Tuesday, October 23, 2012

My First 50 Miles

If you haven’t listened to worship music
outside, then you haven’t experienced
its full power
I’ll hit the halfway mark of my 100-mile walking goal this week. I set the goal on August 7 with the intention of hitting it by the end of the year. As I have walked, a number of truths have solidified themselves in my mind.

The power of an extra tenth. I have an app on my phone called Endomondo (that Arthur Fonzarelli must have designed: correctamundo?) that tracks my walking using GPS. I hit the start button the second my feet hit the ground and hit the stop button when I arrive back at my van. The four laps I walk, plus the five tenths of a mile to and from the track usually total 1.10 miles. That extra tenth adds up. Every ten times I walk, I gain an extra mile. There’s a life lesson in there somewhere.

The power of music. My taste in music has varied over the years. That has led to an eclectic collection of songs on my iPod and it comes in handy when I’m walking. If you haven’t listened to worship music outside, then you haven’t experienced its full power. If you haven’t listened to Survivor’s “Eye of the Tiger” during a workout, then you’ve probably never fully experienced an adrenaline rush. And if you haven’t listened to Metallica’s six-minute minute version of “Turn the Page” while traveling by vehicle or foot, then you are missing the power of shared experience. There is a time to listen to music passively, but when you listen to it in motion, it becomes a soundtrack for your life.

The power of encouragement. Many people have sent me encouraging messages since I set this goal. Most of those people are more confident than I am that I’ll reach my goal, but that type of encouragement fuels the fire. I was sick last week and just didn’t feel like walking, so I’m behind schedule now. And next week I’ll be on the road, so I’m not sure how much walking will happen then. But I have this week, and I can hear people cheering me on.
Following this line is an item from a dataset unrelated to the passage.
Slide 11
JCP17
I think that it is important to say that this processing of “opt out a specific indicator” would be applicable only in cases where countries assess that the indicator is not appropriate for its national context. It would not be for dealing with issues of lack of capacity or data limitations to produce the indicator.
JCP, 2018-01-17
The power of community. The neighborhood I live in is racially diverse, which means the park I walk in is too. I’m enjoying seeing so many people with different skin colors interacting. Once in a while a group will bring a grill and cook out next to the basketball court. They also bring coolers of pop, condiments, and chips and they make an event out of it. And they invite others to join them. There’s nothing like food to bring people together.